Technology has certainly changed how the world works, influencing almost every aspect of modern life. But while modern technology undeniably brings a number of advantages across multiple sectors, it also has its share of downsides. The inter-connectivity that ties all devices and systems to the internet has invited malicious forces into the mix, exposing users and businesses to a wide range of threats. How do you stay safe and secure?

From the comforts of home (the tech in your home)

Your mobile phone’s alarm wakes you up in the morning, but you get up to check updates from your social media network. News and updates used to come via the morning paper and conversations over the phone. More than a decade later, scanning social media feeds is the new norm for a lot of people.Home appliances like televisions and air conditioners can now be controlled using your phone via an app, and it is just one of the many examples of IoT technology reaching the market.
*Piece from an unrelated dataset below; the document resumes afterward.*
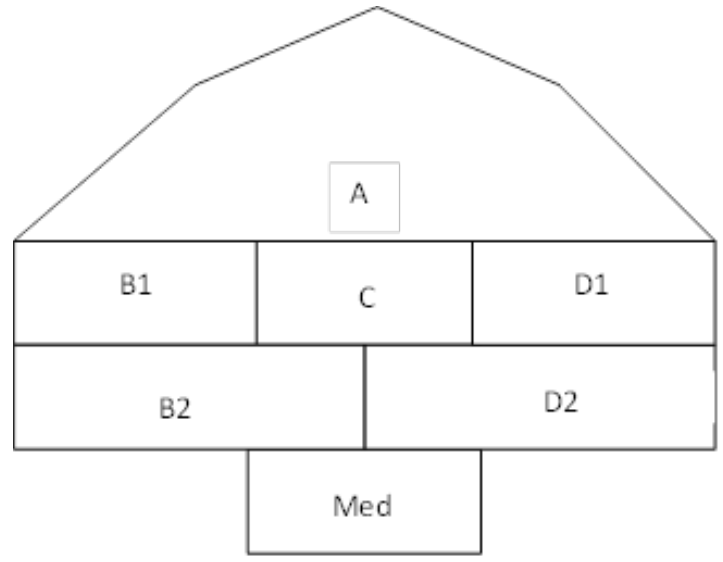
Figure 1 . Schematic of facility in which belugas were housed. Not drawn to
Alexa, Amazon’s voice control system that powers the wireless speaker called Echo, allows users to search the Web, shop online, get weather reports, and control smart-home products without having to use a remote or phone. Reports say that over 24 million voice-enabled machines were shipped in 2017, and the growth shows no sign of stopping.

Meanwhile, other IoT-powered devices are designed to eliminate regular configuration or setting. Smart thermostats can automatically regulate temperature, while smart fridges are capable of informing users whenever supplies are low.

Out on the Road

When you leave home for work, the thought of commuting comes with a feeling of dread because of expected traffic and pollution. Modern transportation network companies like Uber and Lyft found a way to increase the per capita utility of a car, reduce congestion and carbon emission, and eliminates the need for parking spaces. The power of interconnectivity has provided car-sharing and car-pooling services an online platform that connects passengers to commercial drivers, which makes life more convenient for people who commute to work.Smart traffic management already exists in some cities. Smart traffic management requires a centralized system to control traffic lights and sensors that regulate traffic throughout a city, optimizing traffic flow and reducing waiting time for pedestrians who want to cross streets.

At the workplace, biometric systems such as fingerprint scanners and facial recognition systems are being utilized for employee verification. Obscuring knowledge-based passwords to securely enter the office is just one of the many uses of biometric authentication. It’s also seeing increasing patronage among industries and governments across the globe with its integration in smartphones, adoption of biometric systems by government facilities, and the rising use of biometric technology in financial and critical sectors, among others.